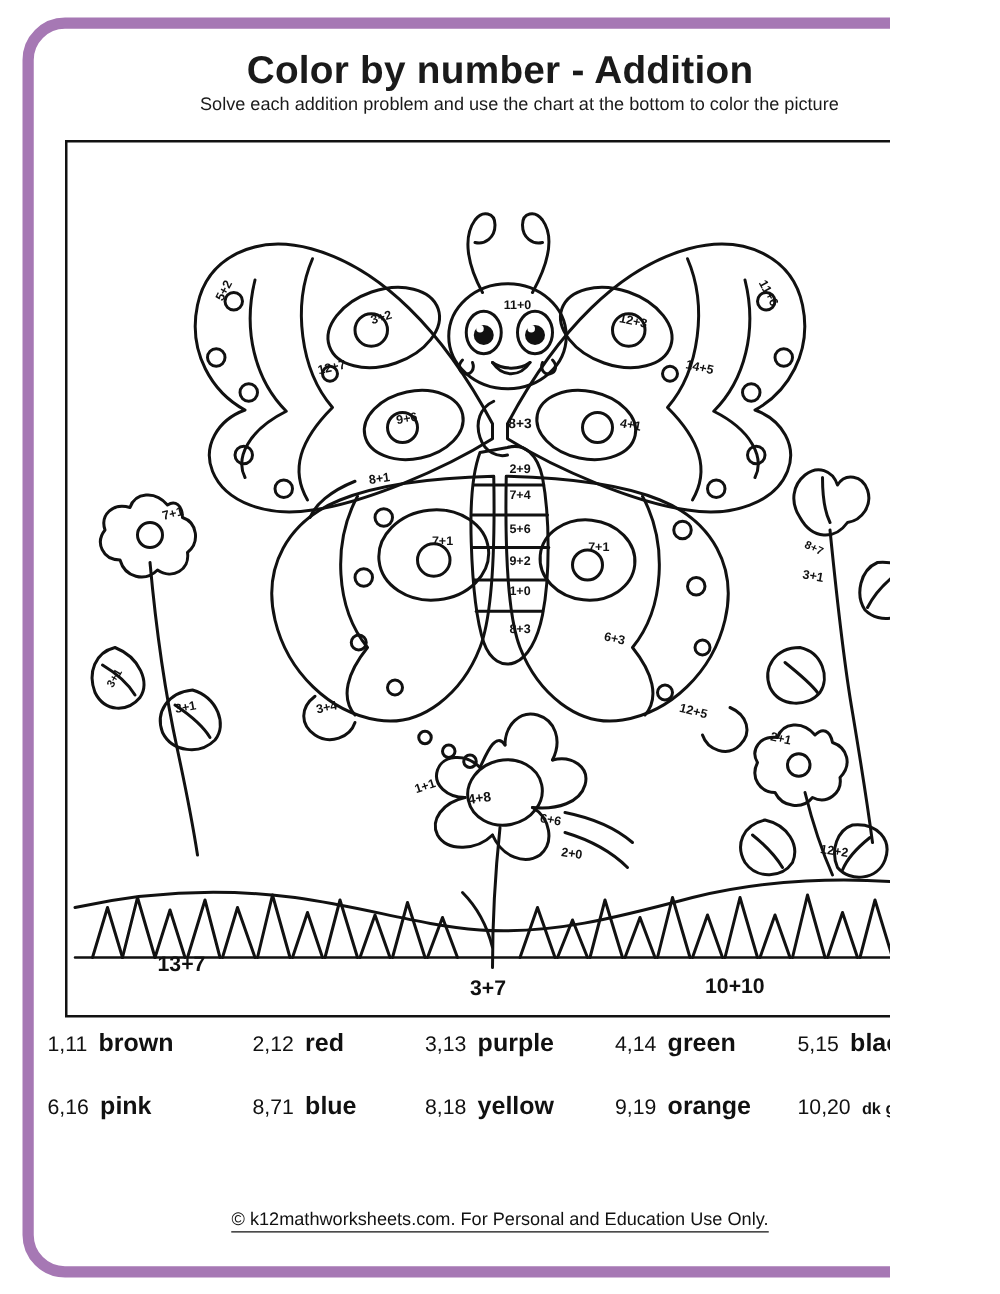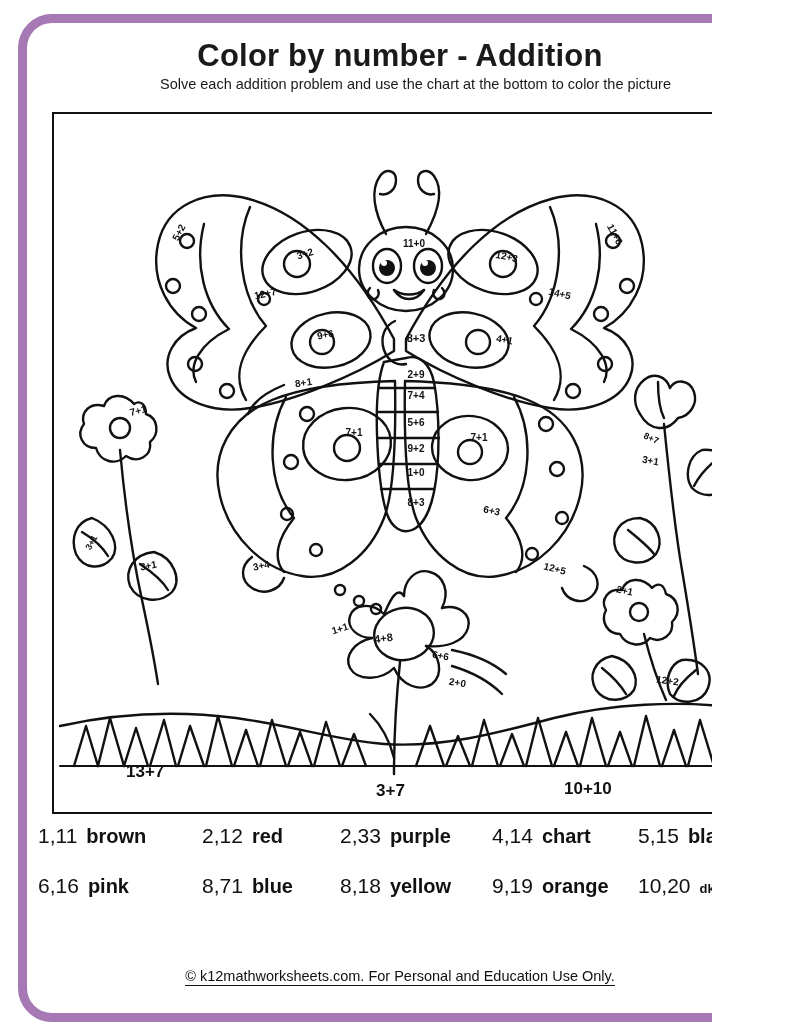--- a/index.html
+++ b/index.html
@@ -73,7 +73,7 @@
     white-space: nowrap;
   }
   .legend-nums {
-    font-size: 21px;
+    font-size: 17px;
     color: #111;
   }
   .legend-color {

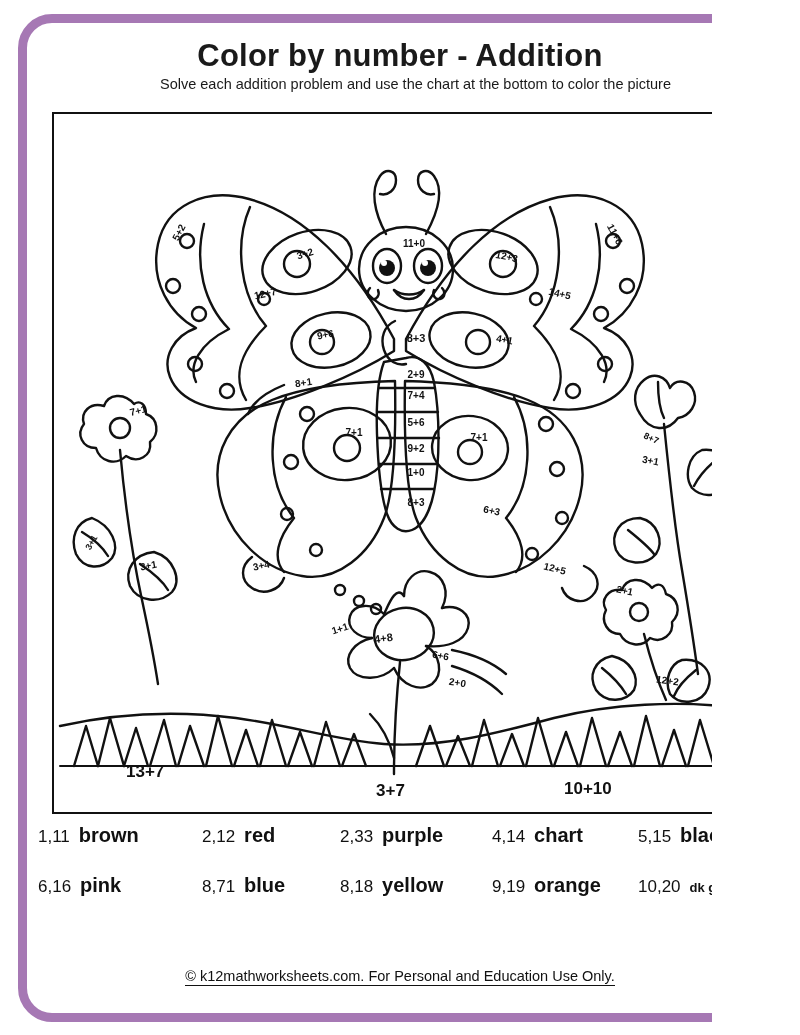--- a/index.html
+++ b/index.html
@@ -337,7 +337,7 @@
         <span class="legend-color">red</span>
       </div>
       <div class="legend-cell" style="width:152px">
-        <span class="legend-nums">2,33</span>
+        <span class="legend-nums">3,13</span>
         <span class="legend-color">purple</span>
       </div>
       <div class="legend-cell" style="width:146px">

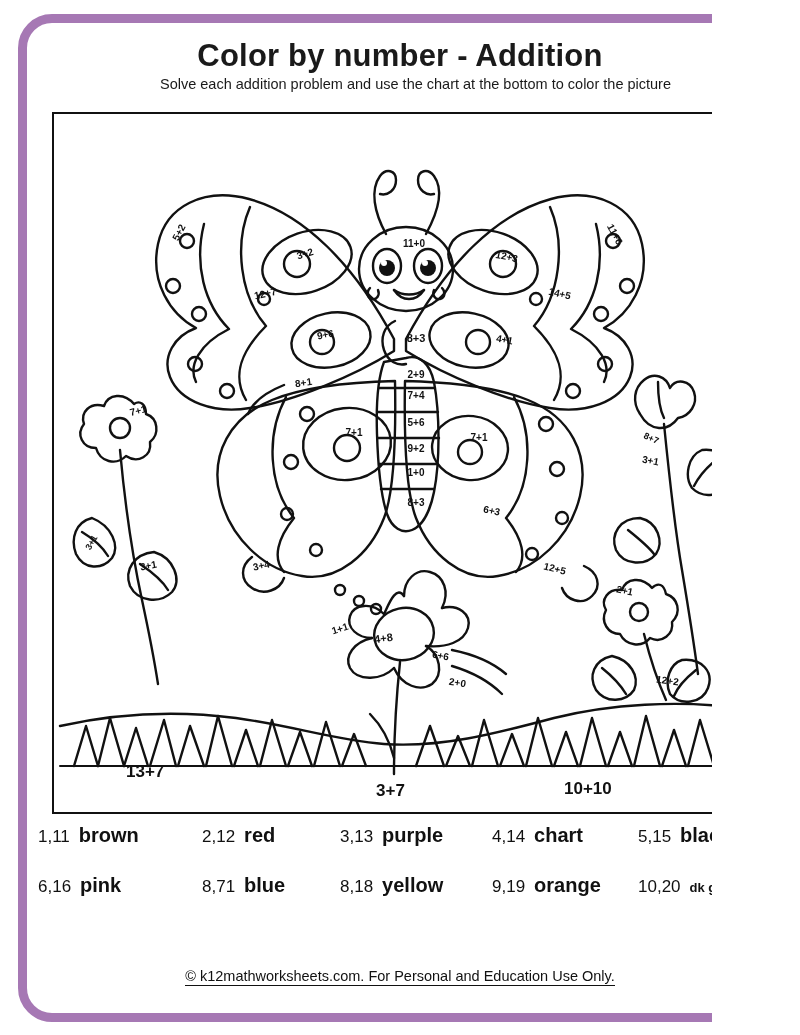--- a/index.html
+++ b/index.html
@@ -342,7 +342,7 @@
       </div>
       <div class="legend-cell" style="width:146px">
         <span class="legend-nums">4,14</span>
-        <span class="legend-color">chart</span>
+        <span class="legend-color">green</span>
       </div>
       <div class="legend-cell">
         <span class="legend-nums">5,15</span>

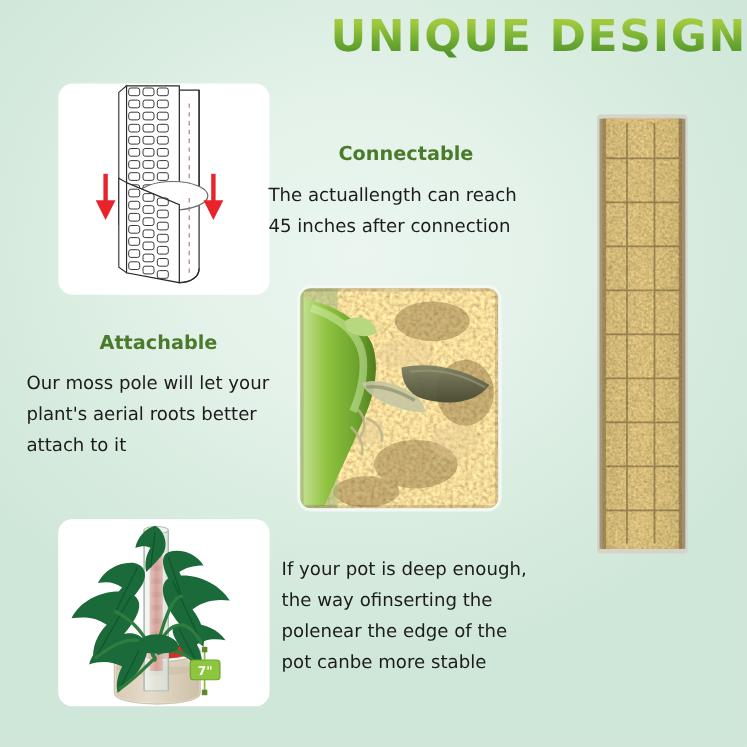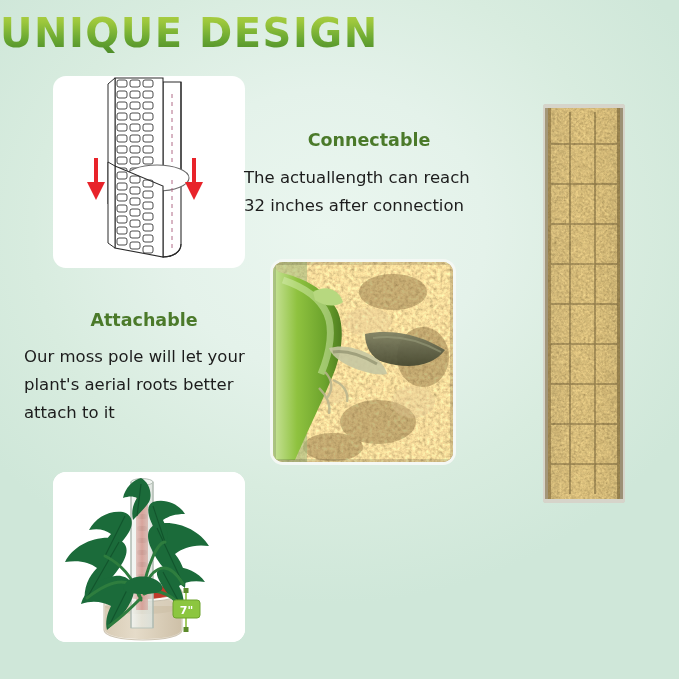--- a/index.html
+++ b/index.html
@@ -28,7 +28,7 @@
     left: 0;
     top: 8px;
     width: 679px;
-    text-align: left;
+    text-align: right;
     font-size: 40px;
     font-weight: bold;
     letter-spacing: 1.5px;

• **YOUR GOAL**
Return the material exactly as it reads, though without the pictures it holds.

• **TASK RESULT**
--- a/index.html
+++ b/index.html
@@ -73,7 +73,7 @@
     white-space: nowrap;
   }
   .legend-nums {
-    font-size: 21px;
+    font-size: 17px;
     color: #111;
   }
   .legend-color {

--- a/index.html
+++ b/index.html
@@ -337,7 +337,7 @@
         <span class="legend-color">red</span>
       </div>
       <div class="legend-cell" style="width:152px">
-        <span class="legend-nums">2,33</span>
+        <span class="legend-nums">3,13</span>
         <span class="legend-color">purple</span>
       </div>
       <div class="legend-cell" style="width:146px">

--- a/index.html
+++ b/index.html
@@ -342,7 +342,7 @@
       </div>
       <div class="legend-cell" style="width:146px">
         <span class="legend-nums">4,14</span>
-        <span class="legend-color">chart</span>
+        <span class="legend-color">green</span>
       </div>
       <div class="legend-cell">
         <span class="legend-nums">5,15</span>

--- a/index.html
+++ b/index.html
@@ -28,7 +28,7 @@
     left: 0;
     top: 8px;
     width: 679px;
-    text-align: left;
+    text-align: right;
     font-size: 40px;
     font-weight: bold;
     letter-spacing: 1.5px;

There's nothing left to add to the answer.